You can have a single file indicator for file objects in Cortex XSOAR or each file can have a hash as its own indicator.
Cortex XSOAR uses a single File indicator for file objects. As a result, files that appear with their SHA256 hash and all other hashes associated with the file, (MD5, SHA1, and SSDeep) are listed as properties of the same indicator. In addition, when ingesting an incident through an integration, all file information is presented as one object.

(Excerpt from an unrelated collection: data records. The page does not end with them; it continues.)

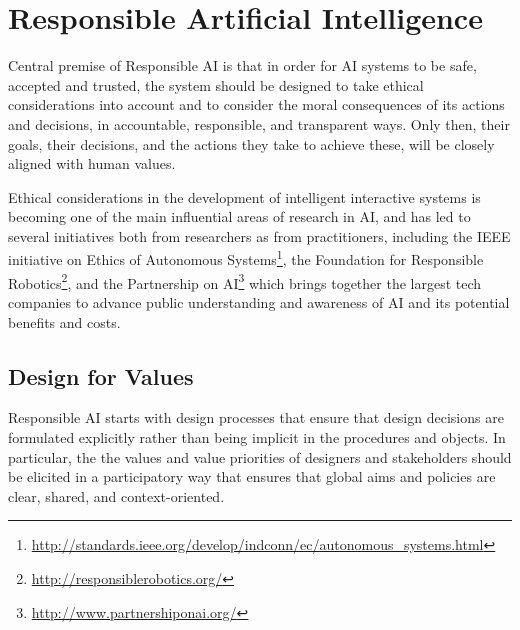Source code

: \documentclass[twocolumn]{article}
\begin{document}
\section{Responsible Artificial Intelligence}\label{sec:rai}

Central premise of Responsible AI is that in order for AI systems to be safe, accepted and trusted, the system should be designed to take ethical considerations into account and to consider the moral consequences of its actions and decisions, in accountable, responsible, and transparent ways. Only then, their goals, their decisions, and the actions they take to achieve these, will be closely aligned with human values. 

Ethical considerations in the development of intelligent interactive systems is becoming one of the main influential areas of research in AI, and has led to several initiatives both from researchers as from practitioners, including the IEEE initiative on Ethics of Autonomous Systems\footnote{\url{http://standards.ieee.org/develop/indconn/ec/autonomous_systems.html}}, the Foundation for Responsible Robotics\footnote{\url{http://responsiblerobotics.org/}}, 
and the Partnership on AI\footnote{\url{http://www.partnershiponai.org/}} which brings together the largest tech companies to advance public understanding and awareness of AI and its potential benefits and costs.

\subsection{Design for Values}\label{sec:vsd}
Responsible AI starts with design processes that ensure that design decisions are formulated explicitly rather than being implicit in the procedures and objects. In particular, the the values and value priorities of designers and stakeholders should be elicited in a participatory way that ensures that global aims and policies are clear, shared, and context-oriented.
\end{document}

For example, when investigating an incident, in the Indicators field (Investigation or Case info tabs), click a File indicator. You can see additional information for that indicator, including:
Name | Description |
|---|---|
SHA256 | The SHA256 hash associated with this file. |
MD5 | The MD5 hash associated with this file. |
SHA1 | The SHA1 hash associated with this file. |
SHA512 | The SHA512 hash associated with this file. |
Imphash | The imphash associated with this file. |
SSDeep | The SSDeep hash associated with this file. |
Size | The file size. |
File Type | The file type. |
File Extension | The file extension. |
Associated File Names | The File.Name values associated with the indicator hash, based on File context objects created in Cortex XSOAR (automatically populated). |
Path | The path of the file. |
Quarantined | Whether the file is quarantined. |
Signed | Whether the file is signed. |
Signature Copyright | The file signature copyright. |
Signature Description | The file signature description. |
Download URL | The file download URL. |
Modified | The date and time the File indicator was last modified. |
First Seen | The date and time the file was first seen in Cortex XSOAR. |
If the file appears in a different incident with a different name, and has any of the same hash values, it automatically associates with the original indicator.
Note
A new File indicator only affects new indicators ingested to the Cortex XSOAR platform. Indicators that were already in Cortex XSOAR continue to appear as their respective hash-related indicators.
If you want to have each file hash appear as its own indicator, see Configure File Indicators.